Das Boots (I mean, how could a film be about a boot. Like, only one? What use is only one boot? Unless, of course, you had to get your left leg amputated because your circulation has entirely ceased in it. Then you wouldn’t mind only having a single boot. Always assuming it was for the right leg, of course.)

As you may have noticed, I’ve included a photo of Das Boots (with the coathanger, which saved the day) but I refer to my earlier comments about how the camera lies through its teeth because really, my thighs are nothing like as chunky as they look in that photo. Really, they’re not. I’m the first person to put my hand up for fatso thighs, but that picture has distorted them.

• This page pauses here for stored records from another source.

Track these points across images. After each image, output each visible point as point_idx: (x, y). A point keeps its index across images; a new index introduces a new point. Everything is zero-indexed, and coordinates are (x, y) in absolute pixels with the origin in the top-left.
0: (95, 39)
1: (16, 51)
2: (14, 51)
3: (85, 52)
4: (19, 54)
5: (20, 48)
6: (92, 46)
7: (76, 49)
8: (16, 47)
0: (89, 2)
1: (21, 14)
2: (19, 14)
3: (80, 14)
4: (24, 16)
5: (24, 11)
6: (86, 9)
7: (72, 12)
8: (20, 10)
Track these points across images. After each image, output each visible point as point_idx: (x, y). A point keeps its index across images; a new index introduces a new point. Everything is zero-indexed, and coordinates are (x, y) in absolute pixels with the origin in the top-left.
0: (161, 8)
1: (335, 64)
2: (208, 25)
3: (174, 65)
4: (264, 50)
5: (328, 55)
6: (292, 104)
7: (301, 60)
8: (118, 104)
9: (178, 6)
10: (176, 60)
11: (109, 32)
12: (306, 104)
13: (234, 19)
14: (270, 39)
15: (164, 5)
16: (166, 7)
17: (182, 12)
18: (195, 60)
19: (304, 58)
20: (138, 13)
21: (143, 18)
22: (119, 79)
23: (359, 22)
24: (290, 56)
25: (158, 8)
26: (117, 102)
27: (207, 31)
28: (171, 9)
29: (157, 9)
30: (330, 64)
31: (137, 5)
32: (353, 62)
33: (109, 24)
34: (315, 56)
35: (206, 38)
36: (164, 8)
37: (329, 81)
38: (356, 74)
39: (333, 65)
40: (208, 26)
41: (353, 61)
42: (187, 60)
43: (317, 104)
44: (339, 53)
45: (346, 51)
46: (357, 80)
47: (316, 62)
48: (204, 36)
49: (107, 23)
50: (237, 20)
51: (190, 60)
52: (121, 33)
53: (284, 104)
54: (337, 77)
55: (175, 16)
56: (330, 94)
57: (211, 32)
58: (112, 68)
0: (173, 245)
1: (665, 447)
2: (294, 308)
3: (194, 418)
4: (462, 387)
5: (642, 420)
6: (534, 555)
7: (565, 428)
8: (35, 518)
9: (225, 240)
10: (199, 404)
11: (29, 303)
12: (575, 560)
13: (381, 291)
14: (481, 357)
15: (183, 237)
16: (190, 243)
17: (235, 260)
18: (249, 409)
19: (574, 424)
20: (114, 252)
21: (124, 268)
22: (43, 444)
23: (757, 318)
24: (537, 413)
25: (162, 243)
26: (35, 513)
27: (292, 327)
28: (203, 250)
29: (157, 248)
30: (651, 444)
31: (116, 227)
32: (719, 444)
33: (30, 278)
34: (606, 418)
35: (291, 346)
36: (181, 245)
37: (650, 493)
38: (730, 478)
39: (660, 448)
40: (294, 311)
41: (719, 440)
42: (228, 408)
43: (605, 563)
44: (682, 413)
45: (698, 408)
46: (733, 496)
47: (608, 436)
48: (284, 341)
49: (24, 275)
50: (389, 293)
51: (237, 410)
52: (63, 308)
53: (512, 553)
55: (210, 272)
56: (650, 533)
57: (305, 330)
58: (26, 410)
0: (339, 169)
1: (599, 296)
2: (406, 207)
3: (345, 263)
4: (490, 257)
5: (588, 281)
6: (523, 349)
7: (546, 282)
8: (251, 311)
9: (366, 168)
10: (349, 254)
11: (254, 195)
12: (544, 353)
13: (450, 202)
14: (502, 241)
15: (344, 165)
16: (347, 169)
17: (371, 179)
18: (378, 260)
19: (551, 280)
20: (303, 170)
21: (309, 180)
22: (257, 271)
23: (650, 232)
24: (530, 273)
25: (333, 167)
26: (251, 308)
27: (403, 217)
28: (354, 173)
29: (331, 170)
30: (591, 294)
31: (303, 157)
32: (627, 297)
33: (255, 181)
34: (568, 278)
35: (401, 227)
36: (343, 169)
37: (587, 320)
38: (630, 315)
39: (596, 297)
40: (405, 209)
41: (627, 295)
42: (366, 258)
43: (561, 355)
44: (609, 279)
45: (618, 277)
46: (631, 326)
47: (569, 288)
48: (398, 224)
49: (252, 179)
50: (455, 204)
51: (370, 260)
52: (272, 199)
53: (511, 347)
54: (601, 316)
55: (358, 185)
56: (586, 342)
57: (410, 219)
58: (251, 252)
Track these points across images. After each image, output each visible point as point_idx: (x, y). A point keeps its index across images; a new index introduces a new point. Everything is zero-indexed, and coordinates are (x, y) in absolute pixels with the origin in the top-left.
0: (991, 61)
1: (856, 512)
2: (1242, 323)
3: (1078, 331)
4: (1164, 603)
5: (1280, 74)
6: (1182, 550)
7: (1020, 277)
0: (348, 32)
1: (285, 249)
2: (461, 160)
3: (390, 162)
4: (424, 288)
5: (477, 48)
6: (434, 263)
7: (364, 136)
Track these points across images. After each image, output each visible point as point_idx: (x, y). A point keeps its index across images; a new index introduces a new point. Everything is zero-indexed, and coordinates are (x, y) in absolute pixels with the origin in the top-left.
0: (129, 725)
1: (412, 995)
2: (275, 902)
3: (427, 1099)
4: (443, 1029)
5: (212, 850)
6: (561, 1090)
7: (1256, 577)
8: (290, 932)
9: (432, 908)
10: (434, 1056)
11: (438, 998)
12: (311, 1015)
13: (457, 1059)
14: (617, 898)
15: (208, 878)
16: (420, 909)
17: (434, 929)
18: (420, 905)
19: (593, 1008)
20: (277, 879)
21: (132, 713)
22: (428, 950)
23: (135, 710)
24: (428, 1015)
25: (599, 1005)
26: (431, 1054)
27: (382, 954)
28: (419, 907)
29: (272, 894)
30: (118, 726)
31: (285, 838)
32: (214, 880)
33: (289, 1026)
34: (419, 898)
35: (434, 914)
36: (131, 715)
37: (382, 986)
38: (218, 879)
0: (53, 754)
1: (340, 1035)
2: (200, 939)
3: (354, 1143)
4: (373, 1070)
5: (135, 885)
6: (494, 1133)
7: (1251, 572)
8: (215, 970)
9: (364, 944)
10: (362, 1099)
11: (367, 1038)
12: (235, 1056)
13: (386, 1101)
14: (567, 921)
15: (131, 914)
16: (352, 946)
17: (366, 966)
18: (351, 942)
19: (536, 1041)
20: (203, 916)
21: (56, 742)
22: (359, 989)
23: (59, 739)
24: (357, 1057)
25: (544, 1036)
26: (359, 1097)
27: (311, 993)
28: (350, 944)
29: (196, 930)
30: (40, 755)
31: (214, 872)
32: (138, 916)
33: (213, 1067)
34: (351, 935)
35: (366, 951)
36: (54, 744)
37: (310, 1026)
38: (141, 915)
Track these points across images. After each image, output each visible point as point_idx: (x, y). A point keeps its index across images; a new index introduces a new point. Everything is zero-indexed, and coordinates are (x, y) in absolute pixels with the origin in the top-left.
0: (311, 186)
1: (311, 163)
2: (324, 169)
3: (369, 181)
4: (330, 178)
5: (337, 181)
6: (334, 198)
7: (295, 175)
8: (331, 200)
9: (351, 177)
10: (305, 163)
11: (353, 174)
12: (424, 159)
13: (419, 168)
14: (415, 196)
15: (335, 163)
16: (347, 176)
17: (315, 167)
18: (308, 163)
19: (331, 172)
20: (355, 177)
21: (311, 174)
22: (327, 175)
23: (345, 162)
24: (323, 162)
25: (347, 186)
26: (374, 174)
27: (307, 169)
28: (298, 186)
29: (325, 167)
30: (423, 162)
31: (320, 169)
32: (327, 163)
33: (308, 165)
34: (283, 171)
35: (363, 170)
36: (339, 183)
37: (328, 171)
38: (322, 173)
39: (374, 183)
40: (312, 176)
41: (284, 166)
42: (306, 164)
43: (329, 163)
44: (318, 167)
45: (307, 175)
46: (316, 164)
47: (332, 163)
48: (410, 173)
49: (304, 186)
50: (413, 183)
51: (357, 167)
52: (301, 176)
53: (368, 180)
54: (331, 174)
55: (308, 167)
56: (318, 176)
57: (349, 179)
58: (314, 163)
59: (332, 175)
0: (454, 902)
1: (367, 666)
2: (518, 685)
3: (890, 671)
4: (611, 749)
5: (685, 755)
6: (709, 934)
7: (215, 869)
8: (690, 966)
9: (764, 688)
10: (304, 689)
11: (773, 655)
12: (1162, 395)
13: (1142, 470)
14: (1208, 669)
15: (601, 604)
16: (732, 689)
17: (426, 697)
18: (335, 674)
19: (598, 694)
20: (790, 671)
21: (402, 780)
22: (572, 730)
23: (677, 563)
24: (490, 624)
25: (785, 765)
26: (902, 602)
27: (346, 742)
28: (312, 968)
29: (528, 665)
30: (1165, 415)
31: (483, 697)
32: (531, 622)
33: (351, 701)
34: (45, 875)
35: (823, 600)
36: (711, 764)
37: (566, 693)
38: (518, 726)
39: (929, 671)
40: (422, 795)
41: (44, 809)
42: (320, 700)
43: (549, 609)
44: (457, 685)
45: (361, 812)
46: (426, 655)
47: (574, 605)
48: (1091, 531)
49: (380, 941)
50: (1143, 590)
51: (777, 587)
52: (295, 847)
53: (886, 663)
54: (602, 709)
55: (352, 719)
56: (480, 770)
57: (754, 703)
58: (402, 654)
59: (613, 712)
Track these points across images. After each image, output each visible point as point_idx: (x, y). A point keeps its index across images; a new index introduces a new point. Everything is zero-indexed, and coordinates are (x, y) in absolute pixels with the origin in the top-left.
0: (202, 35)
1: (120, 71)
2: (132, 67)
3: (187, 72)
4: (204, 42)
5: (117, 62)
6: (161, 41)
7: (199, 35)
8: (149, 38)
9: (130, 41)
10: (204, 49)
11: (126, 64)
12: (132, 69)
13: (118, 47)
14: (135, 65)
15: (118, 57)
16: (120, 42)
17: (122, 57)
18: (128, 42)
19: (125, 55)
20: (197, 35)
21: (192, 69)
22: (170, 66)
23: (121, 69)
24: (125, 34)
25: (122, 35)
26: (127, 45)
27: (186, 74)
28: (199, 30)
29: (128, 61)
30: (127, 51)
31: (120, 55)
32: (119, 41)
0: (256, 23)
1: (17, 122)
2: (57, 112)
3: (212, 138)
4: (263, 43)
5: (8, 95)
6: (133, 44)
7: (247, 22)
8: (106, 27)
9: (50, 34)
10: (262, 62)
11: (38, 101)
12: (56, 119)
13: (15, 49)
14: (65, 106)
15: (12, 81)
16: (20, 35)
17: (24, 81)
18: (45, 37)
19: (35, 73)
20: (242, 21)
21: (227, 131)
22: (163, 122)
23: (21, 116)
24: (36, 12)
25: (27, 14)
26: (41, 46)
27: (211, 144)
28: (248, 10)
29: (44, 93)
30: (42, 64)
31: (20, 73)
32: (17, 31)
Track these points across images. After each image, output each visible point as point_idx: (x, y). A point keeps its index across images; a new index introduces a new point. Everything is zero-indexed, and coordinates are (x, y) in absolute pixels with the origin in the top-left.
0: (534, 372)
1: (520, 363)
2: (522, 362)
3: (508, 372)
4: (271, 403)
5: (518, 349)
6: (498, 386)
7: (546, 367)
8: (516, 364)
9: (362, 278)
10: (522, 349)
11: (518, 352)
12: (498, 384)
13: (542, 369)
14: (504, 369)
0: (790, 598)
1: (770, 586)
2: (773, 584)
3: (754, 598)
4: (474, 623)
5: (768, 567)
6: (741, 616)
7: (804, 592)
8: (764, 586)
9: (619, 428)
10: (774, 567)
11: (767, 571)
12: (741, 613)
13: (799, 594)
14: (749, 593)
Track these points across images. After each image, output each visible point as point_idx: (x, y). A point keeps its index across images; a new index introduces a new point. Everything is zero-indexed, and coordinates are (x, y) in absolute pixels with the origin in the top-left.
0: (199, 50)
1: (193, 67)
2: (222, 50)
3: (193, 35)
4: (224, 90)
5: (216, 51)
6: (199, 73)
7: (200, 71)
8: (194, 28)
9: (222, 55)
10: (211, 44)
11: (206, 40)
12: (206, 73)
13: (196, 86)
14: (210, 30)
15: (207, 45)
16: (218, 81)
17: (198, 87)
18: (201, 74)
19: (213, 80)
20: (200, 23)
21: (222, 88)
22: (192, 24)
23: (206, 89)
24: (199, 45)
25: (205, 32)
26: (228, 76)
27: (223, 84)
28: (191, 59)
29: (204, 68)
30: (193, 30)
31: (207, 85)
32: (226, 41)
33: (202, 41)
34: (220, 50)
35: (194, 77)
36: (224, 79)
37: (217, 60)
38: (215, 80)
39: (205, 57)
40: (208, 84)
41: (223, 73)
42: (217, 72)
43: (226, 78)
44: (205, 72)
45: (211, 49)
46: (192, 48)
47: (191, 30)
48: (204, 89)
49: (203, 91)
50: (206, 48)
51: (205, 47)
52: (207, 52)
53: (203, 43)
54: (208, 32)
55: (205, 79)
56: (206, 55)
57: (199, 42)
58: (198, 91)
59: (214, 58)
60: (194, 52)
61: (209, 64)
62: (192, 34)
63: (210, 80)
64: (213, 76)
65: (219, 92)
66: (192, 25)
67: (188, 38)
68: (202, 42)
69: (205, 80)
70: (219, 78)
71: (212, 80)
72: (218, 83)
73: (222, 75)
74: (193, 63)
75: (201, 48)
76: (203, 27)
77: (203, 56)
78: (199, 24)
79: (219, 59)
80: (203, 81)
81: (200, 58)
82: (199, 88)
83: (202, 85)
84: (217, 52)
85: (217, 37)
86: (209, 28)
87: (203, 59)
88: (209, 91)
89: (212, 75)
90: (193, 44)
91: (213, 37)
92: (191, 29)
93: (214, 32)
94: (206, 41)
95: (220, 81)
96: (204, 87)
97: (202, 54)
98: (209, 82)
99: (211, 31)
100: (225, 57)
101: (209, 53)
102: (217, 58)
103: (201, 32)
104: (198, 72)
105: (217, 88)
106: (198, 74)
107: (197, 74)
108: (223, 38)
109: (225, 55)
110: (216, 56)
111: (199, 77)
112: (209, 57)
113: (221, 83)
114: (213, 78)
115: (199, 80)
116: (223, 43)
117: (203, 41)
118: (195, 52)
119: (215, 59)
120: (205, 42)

Also yesterday, to my great surprise and delight, I got sent two lovely Clinique lip glosses in the post. Superbalm Moisturizing Glosses, to be entirely accurate. One in Currant (09) the other in Ginger (08). Thank you very much, Clinique people! There was a time when most days I’d get sent something delicious in the post, but sadly since I gave up the make-up column, those days are no more. I was delighted and even though the Ginger isn’t really my colour, (I’ll give it to Eileen, it’s very her) the Currant DEFINITELY is. It’s GORGEOUS. Very sheer but a visible hue and not sticky! Yes, between Das Boots and the lipglosses I was looking very well yesterday. It was a lovely day.

So there we are, July. August promises many delights. The Praguers arrive on the 10th and we’ll be going to Lahinch, then Caitríona and Seán arrive on the 24th so hopefully I’ll have things to tell you. Oh yes, I nearly forgot. I went to Hairspray on Sunday night and even though it’s got bad reviews, I enjoyed it IMMENSELY. Very feel-good, everyone so good-looking, wearing beautiful clothes, nice songs, you could do worse. Also, I read a couple of nice books. Rise and Shine by Anna Quindlen, I found it very entertaining and witty and wry and funny and now I want to read everything else she’s written. Also Eat, Pray, Love by Elizabeth Gilbert, such an interesting, comforting book. It was exactly what I needed.

I hope your July wasn’t as dull or as wet as mine. Thank you, as always, for reading this and I hope you have a happy August.